While the usual comedic mischief is at play, Richler has larger ambitions for Solomon Gursky Was Here. Tales told in the novel are too tall to credit. Characters, mostly a rogue’s gallery, are profane and defiant, even for him. Ephraim Gursky, for instance, survives the Franklin Expedition by eating only his own kosher food. He goes on to establish – and sire – a Millennial cult of Jewish Inuit. And so on, down through the generations.
Solomon Gursky Was Here recasts through a lens of Jewish exuberance everything from Indigenous mythology to colonial Arctic history, marginal and mainstream Montreal life, class and gender divides. It imagines a Canada of deeper intensity and delight. A “Chassidic” nation? In a way.
The novel is an invitation – or a challenge – to imagine the space we share outside our self-assigned laneways of identity, language, region and narrative. For some of us, it is among a handful of visionary novels about our unfinished country.
Why then the apparent disinterest in Richler a quarter-century after his death? Ironically, Quebec has made up with its “villain,” naming a Montreal library after him, retranslating his major works into Québécois French, and openly celebrating him as a native son.

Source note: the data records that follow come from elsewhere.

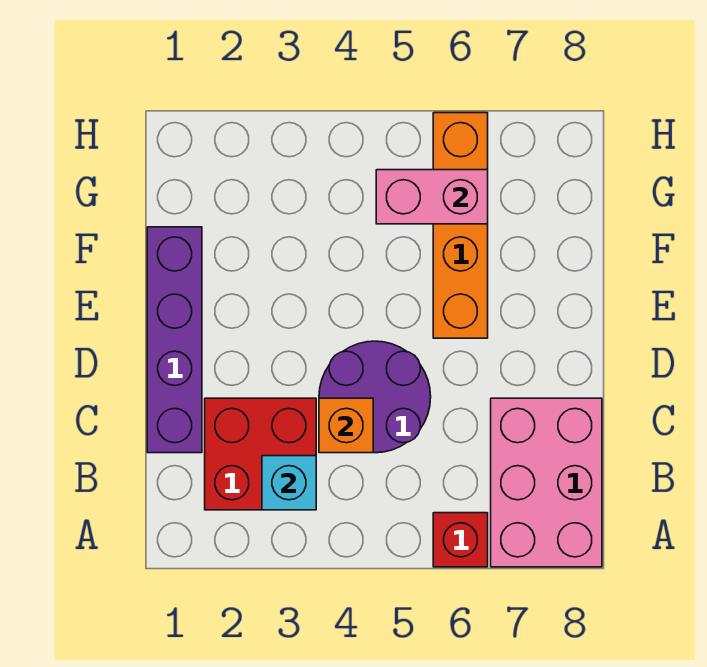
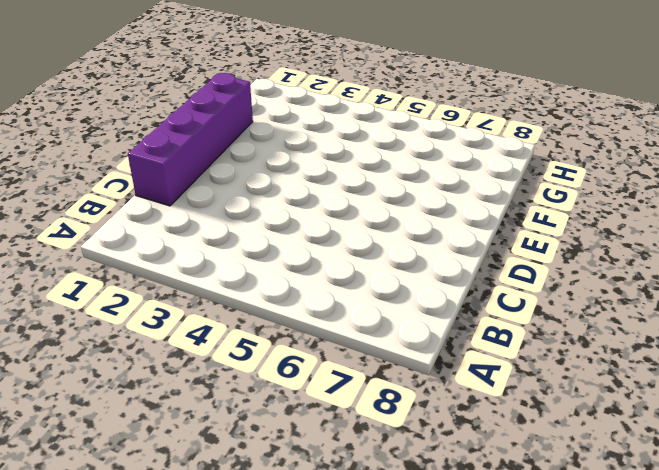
none -> red 1x1 brick [433,513,488,567]
none -> pink 2x3 brick [491,398,602,567]

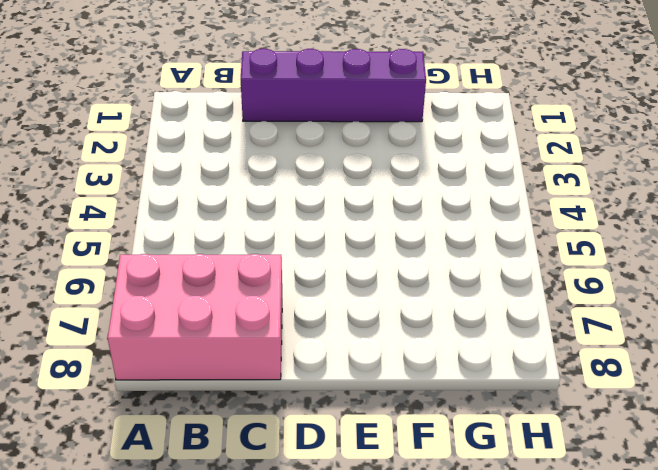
none -> red 1x1 brick [433,513,488,567]
none -> red 2x2 brick [205,398,316,510]

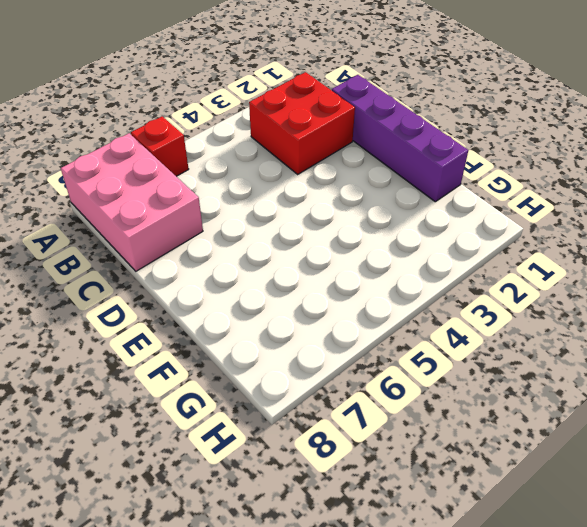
none -> purple 2x2 round brick [319,341,431,453]
none -> orange 1x4 brick [433,113,488,338]

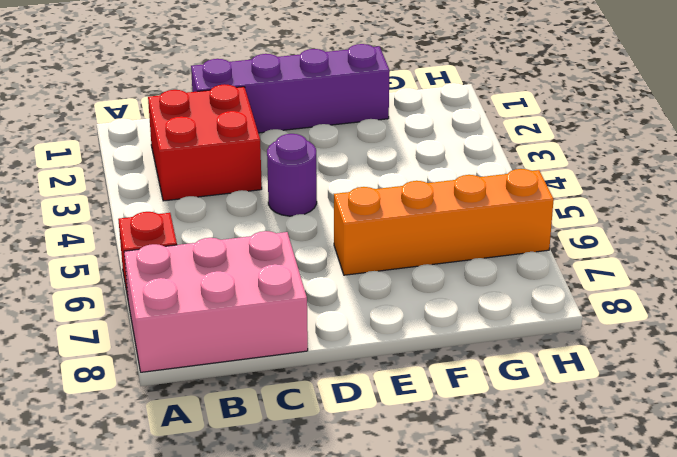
purple 1x1 round brick [267,134,317,216] -> purple 2x2 round brick [319,341,431,453]
none -> cyan 1x1 brick [262,456,316,510]
none -> orange 1x1 brick [319,398,373,453]

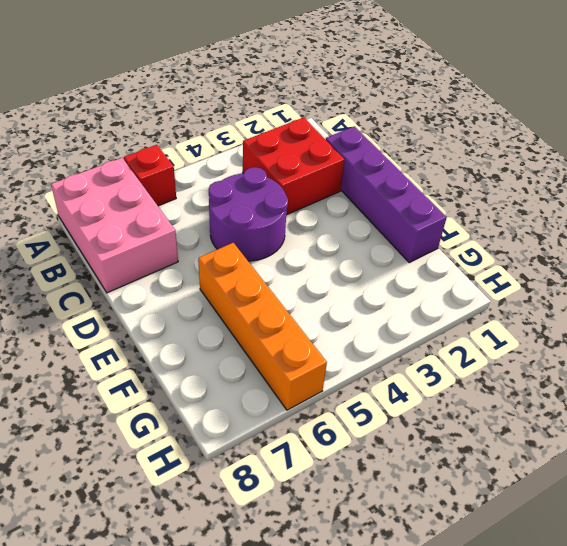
none -> cyan 1x1 brick [262,456,316,510]
none -> orange 1x1 brick [319,398,373,453]

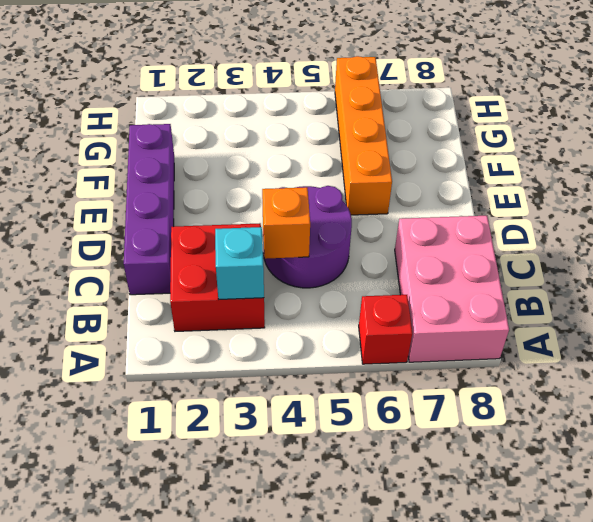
none -> pink 1x2 brick [376,170,488,224]

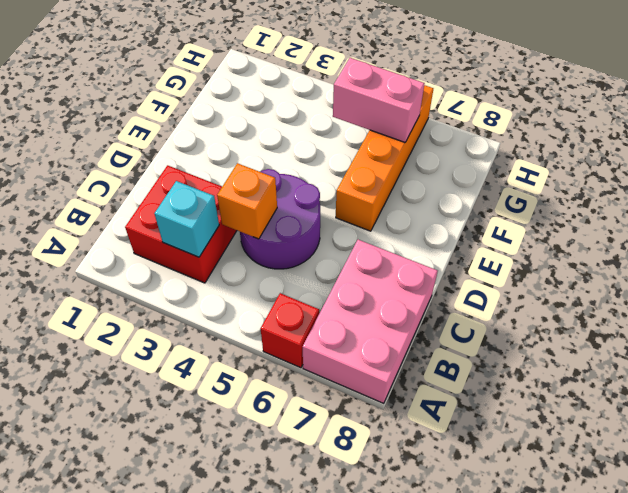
none -> purple 1x4 brick [147,227,202,453]

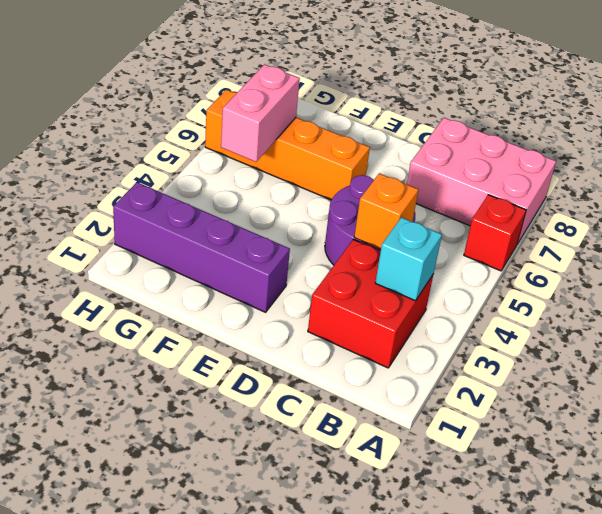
purple 1x4 brick [113,182,290,312] -> purple 1x4 brick moved to [147,227,202,453]

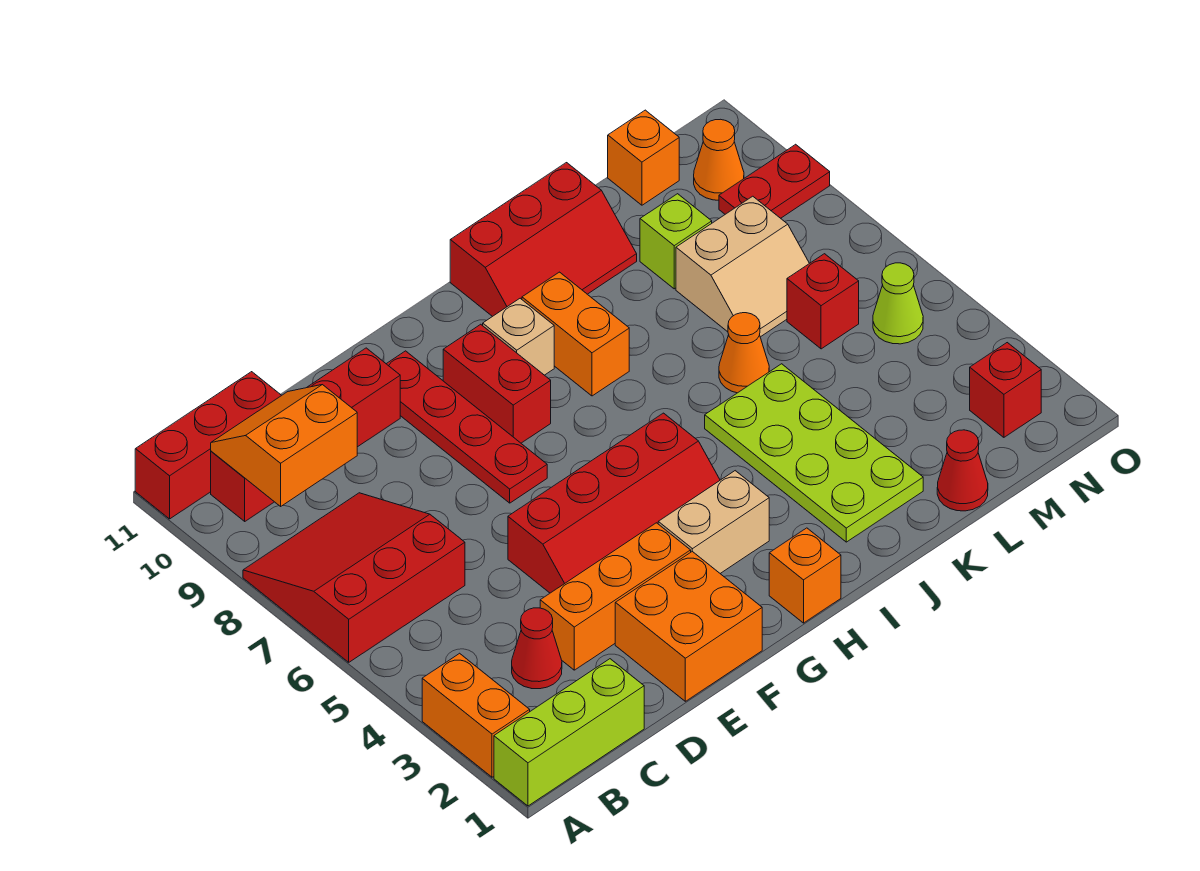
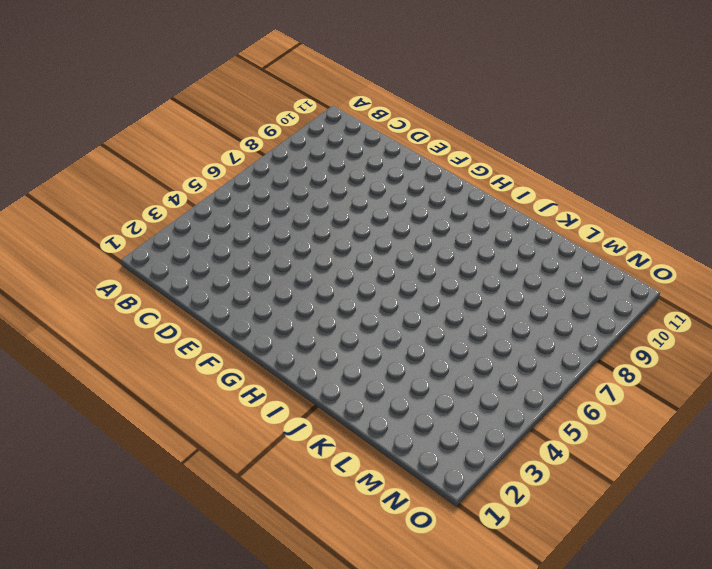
none -> lime 1x3 brick [494,659,644,806]
none -> orange 1x2 brick [422,653,530,777]
none -> red 3x3 slope [243,493,465,662]

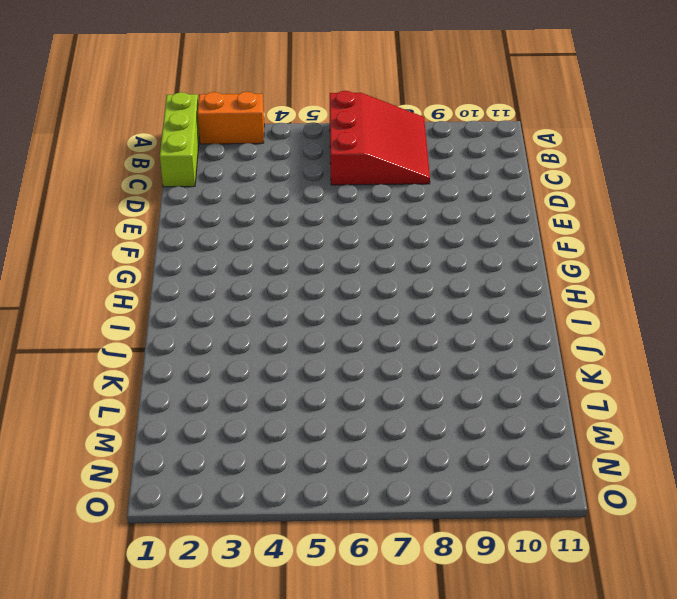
none -> red 1x3 brick [135,372,282,519]
none -> red 1x4 brick [211,348,400,521]
none -> red 1x1 cone [512,608,562,689]

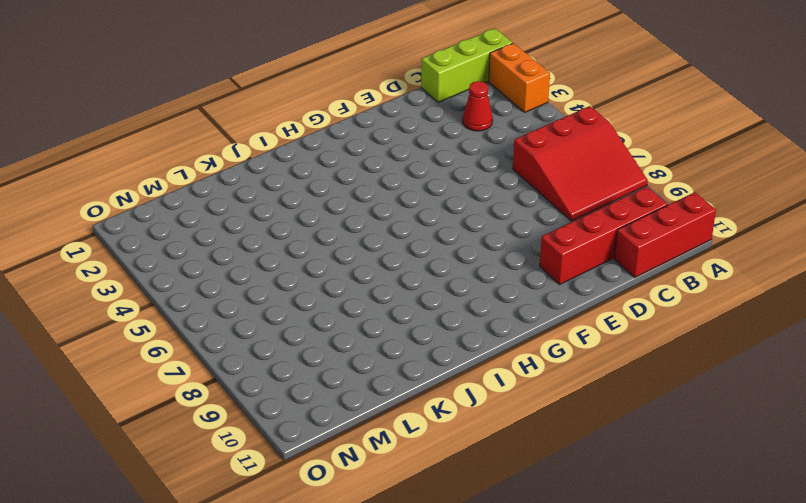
none -> orange 1x3 brick [540,523,691,670]
none -> orange 2x2 brick [615,552,762,701]
none -> red 2x4 slope [508,413,720,593]

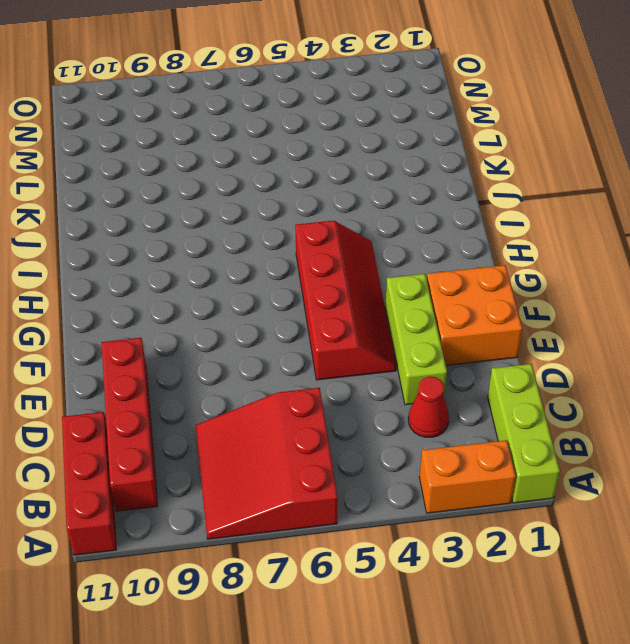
lime 1x3 brick [385,274,447,405] -> orange 1x3 brick [540,523,691,670]
none -> red 1x4 plate [387,351,547,503]
none -> tan 1x2 brick [658,471,769,573]
none -> red 1x2 brick [443,324,551,443]

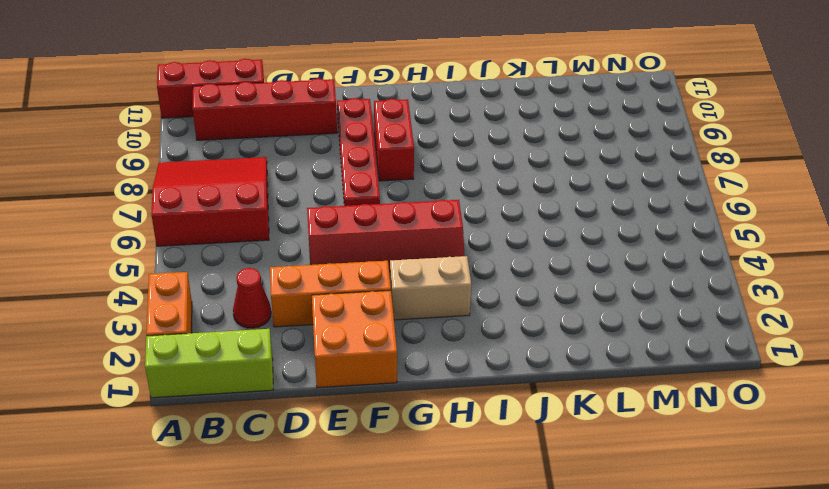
none -> orange 1x1 brick [769,528,841,623]
none -> tan 1x1 brick [483,298,554,375]
none -> orange 1x2 brick [522,272,629,396]

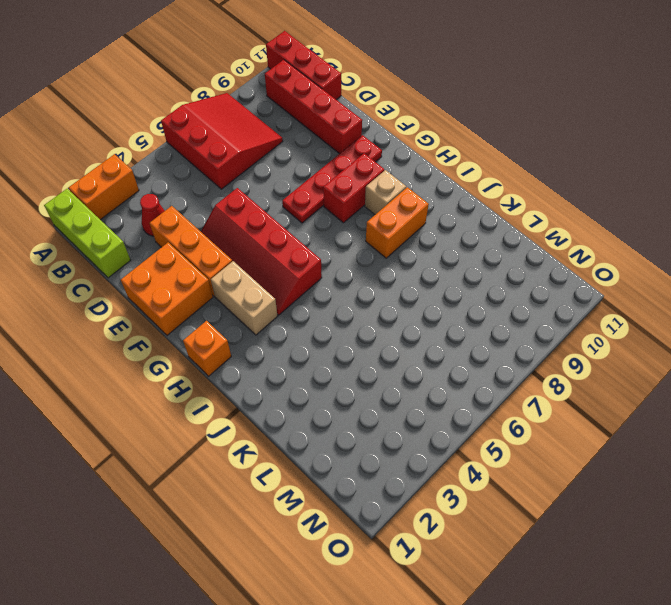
none -> red 2x3 slope [450,163,637,317]
none -> lime 2x4 plate [705,364,923,542]
none -> orange 1x1 cone [719,313,769,393]

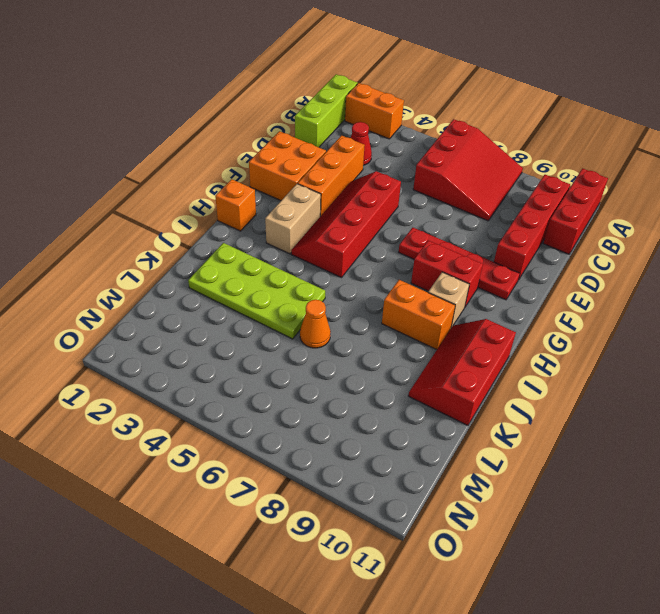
none -> red 1x1 cone [937,430,988,511]
none -> tan 2x2 slope [676,196,809,337]
none -> lime 1x1 brick [640,194,712,289]

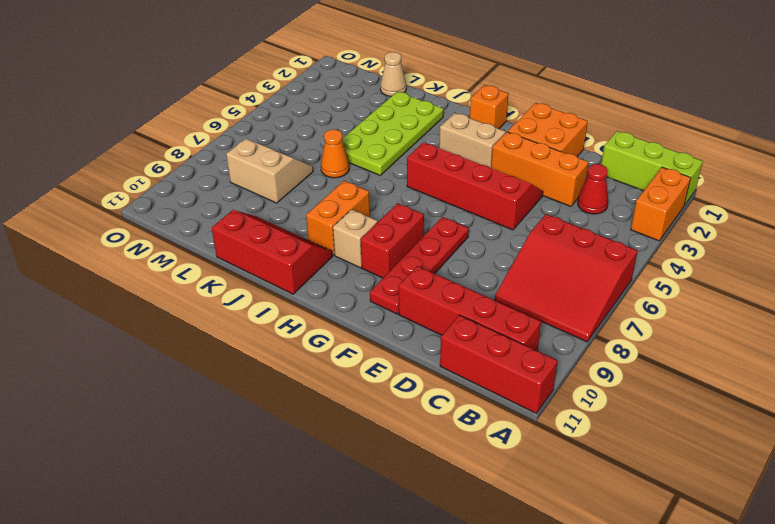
tan 1x1 cone [380,52,406,96] -> red 1x1 cone [937,430,988,511]
none -> lime 1x1 brick [640,194,712,289]
none -> red 1x1 brick [787,254,859,349]
none -> orange 1x1 brick [608,110,679,205]

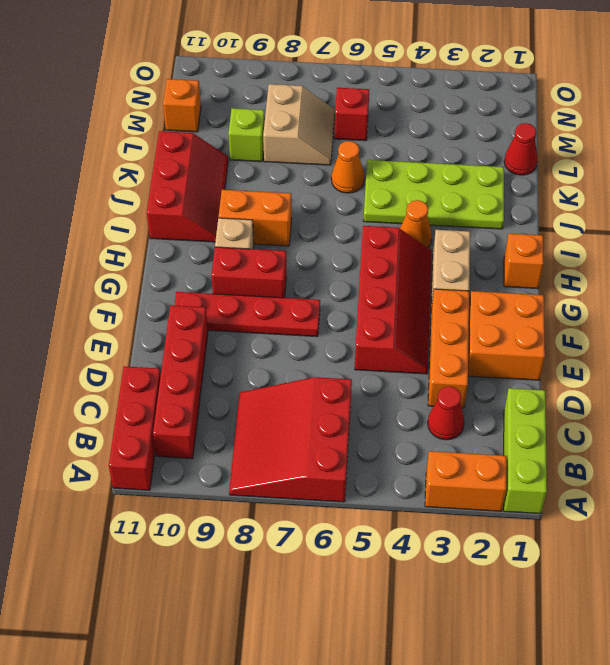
orange 1x1 cone [400,200,432,248] -> orange 1x1 cone moved to [694,119,744,200]
none -> red 1x1 brick [970,343,1041,437]
none -> lime 1x1 cone [873,263,923,344]
none -> red 1x2 plate [719,144,830,218]

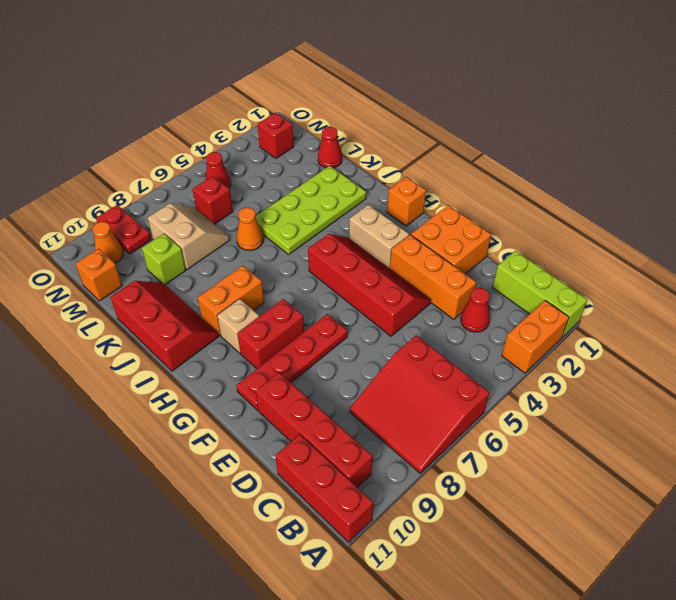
red 1x1 cone [205,152,231,188] -> lime 1x1 cone [873,263,923,344]
none -> orange 2x2 slope [211,385,357,506]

From the archives: At long last, Mordecai Richler gains the respect of Quebeckers
English Canada, in contrast, has not kept faith in its “hero.” As he acknowledged, Richler was a chronicler of his times, and times – along with literary tastes – change. His voice, masculine and provocative, could tilt into the intemperate, especially when pressing a joke or grievance. Our age is quick to judge modes of expression declared deviant from our own progressive standards.
Finally, nearly all literary criticism now emanates from within our universities, and with few exceptions, the professors just haven’t been interested.
Time usually sorts things out for artists. Either the work endures or it doesn’t. Mordecai Richler had his day and may have another up ahead. The pleasures of this erudite, funny, deeply moral writer are many, and veteran readers will envy newcomers to his books, especially the novels. Meanwhile, the invitation of Solomon Gursky Was Here stands.